What you will do: Reproduce each line of the rows below word for word, omitting the pictures.

Stored rows:

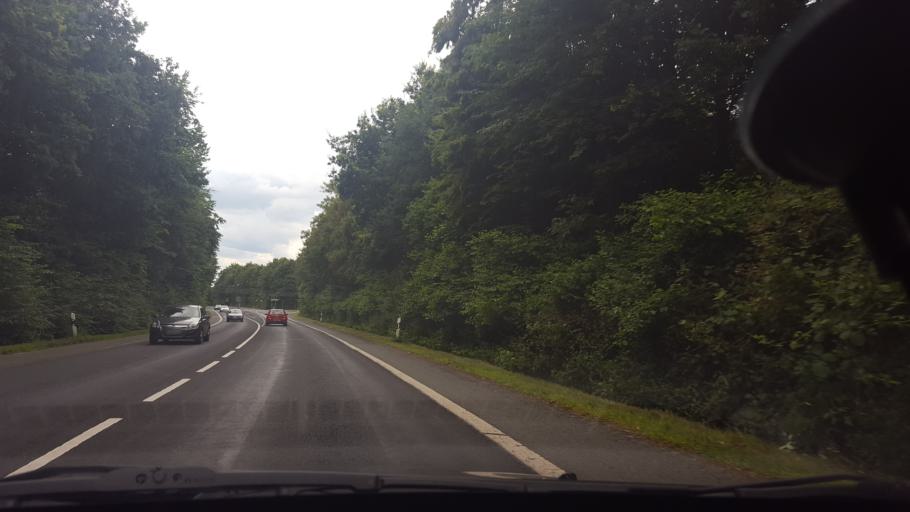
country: DE
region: North Rhine-Westphalia
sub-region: Regierungsbezirk Munster
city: Recklinghausen
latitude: 51.6161
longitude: 7.2194
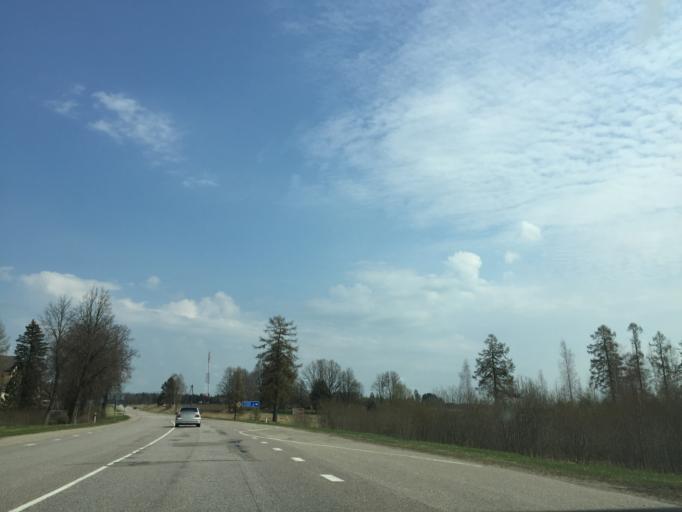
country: LV
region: Apes Novads
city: Ape
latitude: 57.4765
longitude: 26.5274
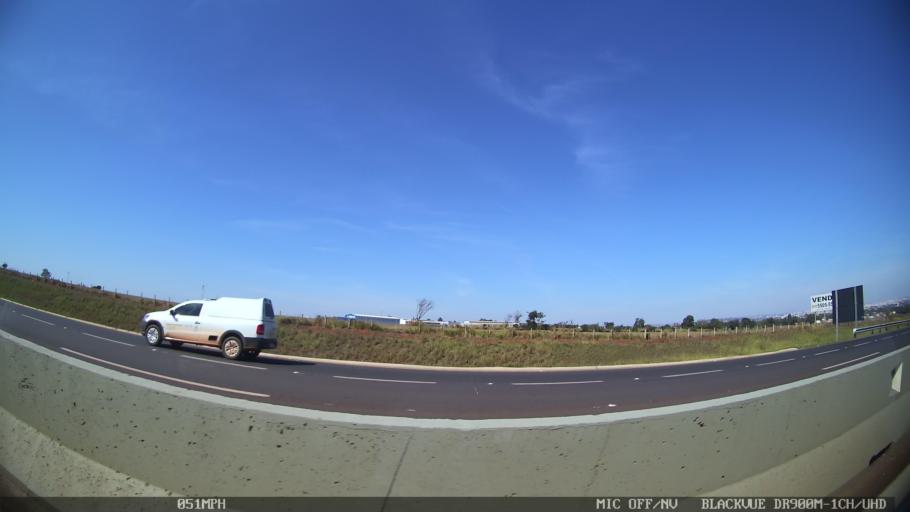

The output:
country: DE
region: North Rhine-Westphalia
sub-region: Regierungsbezirk Munster
city: Recklinghausen
latitude: 51.6161
longitude: 7.2194
country: LV
region: Apes Novads
city: Ape
latitude: 57.4765
longitude: 26.5274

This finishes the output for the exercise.